In 2011 in Afghanistan, Taliban insurgents attacked Gilboe's unit. The first 60 rounds struck and mortally wounded the squad leader, Staff Sgt. Matt Hermanson, and set on fire his ammunition-filled rucksack. Gilboe set his rifle down to extinguish the flames. A Taliban rushed. Gilboe realized he couldn't reach his weapon. Reacting on pure fighting instinct, he grabbed the barrel of the Taliban's AK-47 and pulled it to his chest plate. The shot knocked the wind out of Gilboe, but the plate stopped the round.
"I wouldn't have thought of that," Carabello said. The two senior NCOs agreed the level of protection body armor provides Soldiers changes, in a positive way, the way they react in combat.
While being fitted for side plates to his body armor, Carabello noted the plates' importance. "I'll be wearing my side plates," added the former Maneuver Center of Excellence command sergeant major. "They saved my life last time."
Afterward, Carabello saw the future of Soldiers' individual weapons and sensors. In a darkened indoor range on Fort Belvoir, the command sergeant major donned an Advanced Combat Helmet with a mounted Enhanced Night Vision Goggle III. He next handled an M4 with an attached Family of Weapon Sights--Individual variant. He instantly stepped into the Army's future.
The ENVG III and FWS-I allow Soldiers to fire their weapons at night without bringing the weapon to their eyes. With the M4 at Carabello's waist, the FWS-I sensor wirelessly transmitted the carbine's aimpoint to the ENVG III display.
Before Carabello fired, Maddi offered his assessment of the ENVG III and FWS-I.
"It's going to fundamentally change fundamentals," Maddi said. Shortly afterward, a series of loud pops preceded starburst flashes down the darkened range. The target was visible only to Carabello because of the ENVG III. The FWS-I allowed him to put 10 out of 10 rounds center mass on the target.
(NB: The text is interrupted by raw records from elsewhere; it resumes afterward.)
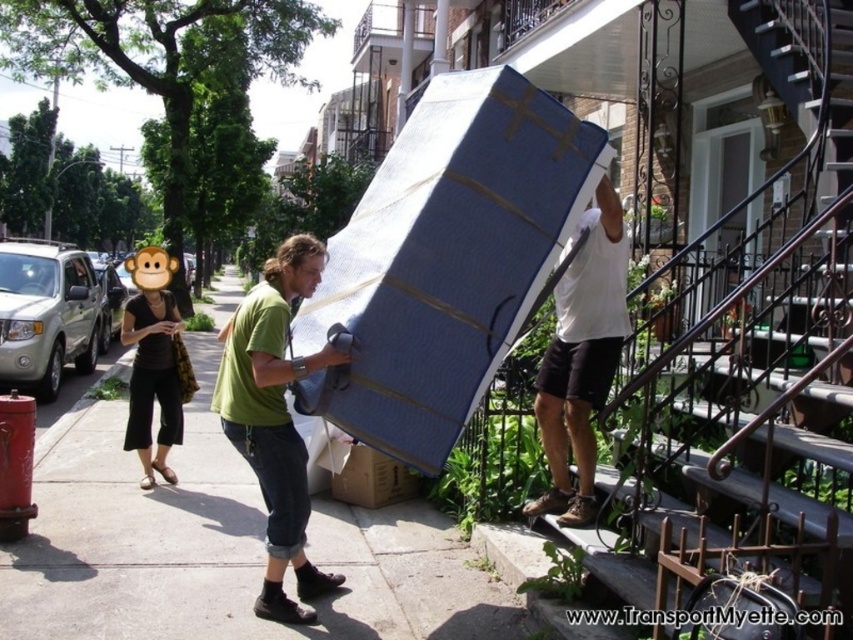
You are a delivery person trying to move a heavy object across the sidewalk. The smooth concrete sidewalk at center is under the green cotton shirt at center. Is the sidewalk a good surface to place the object on?

The smooth concrete sidewalk at center is positioned under green cotton shirt at center, so the sidewalk is a good surface to place the object on because it is flat and stable.

You are standing at the entrance of the building and need to hand a package to the person wearing the green cotton shirt at center. According to the scene, where should you look to find them?

The green cotton shirt at center is located at point (276, 419), so you should look towards that coordinate to find them.

You are trying to move a large object across the scene. The smooth concrete sidewalk at center and the green cotton shirt at center are both in your path. Which one is shorter and therefore easier to step over?

The smooth concrete sidewalk at center is shorter than the green cotton shirt at center, so it would be easier to step over.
"All in the kill zone," said a pleased Carabello. "That's going to completely change the way we shoot."
While at the range, Carabello saw an XM25 and offered insight on the weapon's effectiveness. His unit, Combined Task Force Spartan, had one in 2011 when in Zharay District, Kandahar Province, Afghanistan. He said the XM25 saved his life when the unit encountered the Taliban. He said every time they had to use it, "enemy activity ceased."
"I saw it work," Carabello said. "I know it works."